At least one employee and one former executive admitted to having inflated Outcome’s performance numbers, the FBI said, according to the Tribune.
In a statement sent to FiercePharmaMarketing, Matt McNally, Outcome's CEO since 2018, stressed that “all parties allegedly involved in this misconduct have left the company and no longer have ties of any kind, including financial.”
Meanwhile, a separate probe by the Department of Justice (DOJ) is still ongoing and the company “remains fully cooperative,” McNally said. In November 2017, investors Goldman Sachs, Leerink Transformation Partners, the Pritzker Group, Norwest Venture Partners, Balyasny Asset Management and Prudence Outcome Holdings said they had received subpoenas from the DOJ as part of a fraud investigation.

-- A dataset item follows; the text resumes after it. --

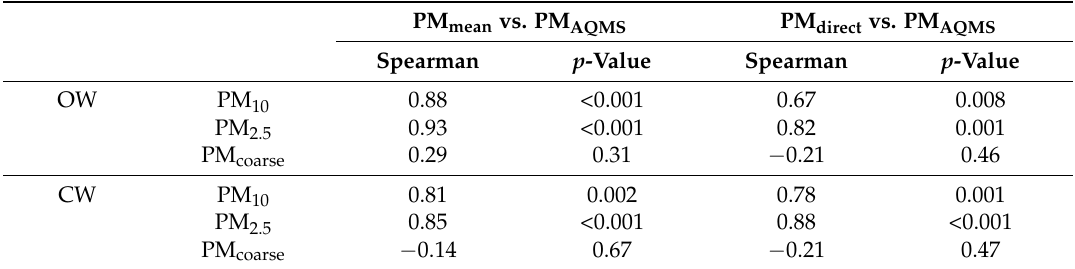
Table 4. Correlation coefficients for in-cabin PM concentrations and PM concentrations from the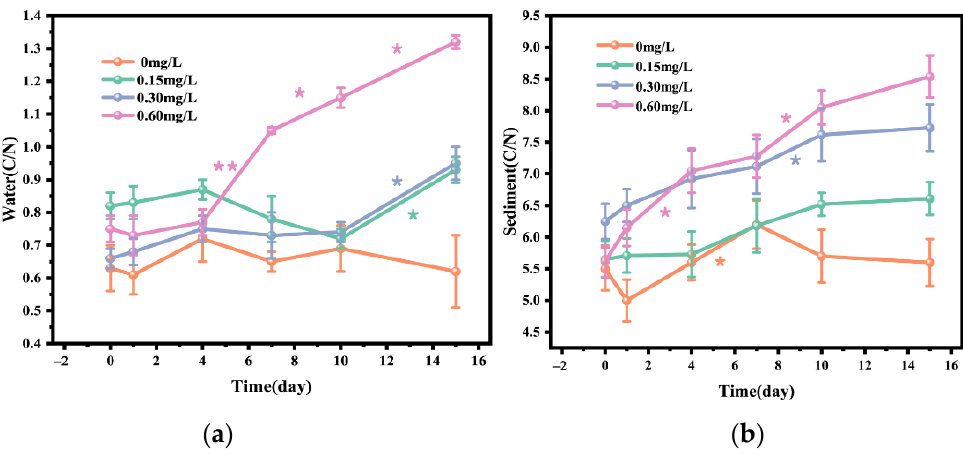
Figure 4. C/N ratio in water ( a ) and C/N ratio in sediment ( b ) after addition of different concentra- tions of nitrifying and denitrifying bacteria. The orange “*” indicate significant differences between 0 mg/L groups, the green “*” indicate significant differences between 0.15 mg/L groups, the purple “*” indicate significant differences between 0.30 mg/L groups, and the pink “*” indicate significant differences between 0mg/L groups. (the “ * ” expression p < 0.05, the “ ** ” expression p < 0.01).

Shah and Agarwal founded Outcome Health in 2006 and turned it into a unicorn valued at $5.5 billion in 2017 after a first financing round of $500 million. They stepped aside from their management roles as part of the investor settlement and later resigned from the board as well.
McNally and several board members were installed in June 2018 and immediately made what McNally called “significant investments in compliance protocols and reporting standards.” He said the company's campaign to win back the trust of customers has been successful. In a recapitalization unveiled in May, private investment firm Littlejohn & Co. acquired a majority stake in Outcome. It said the money will be used to fund its “long-term strategic plan, which was validated by third-party experts in the media and pharmaceutical marketing sectors.”
Editor's Note: The story has been updated with a statement from Matt McNally, CEO of Outcome Health.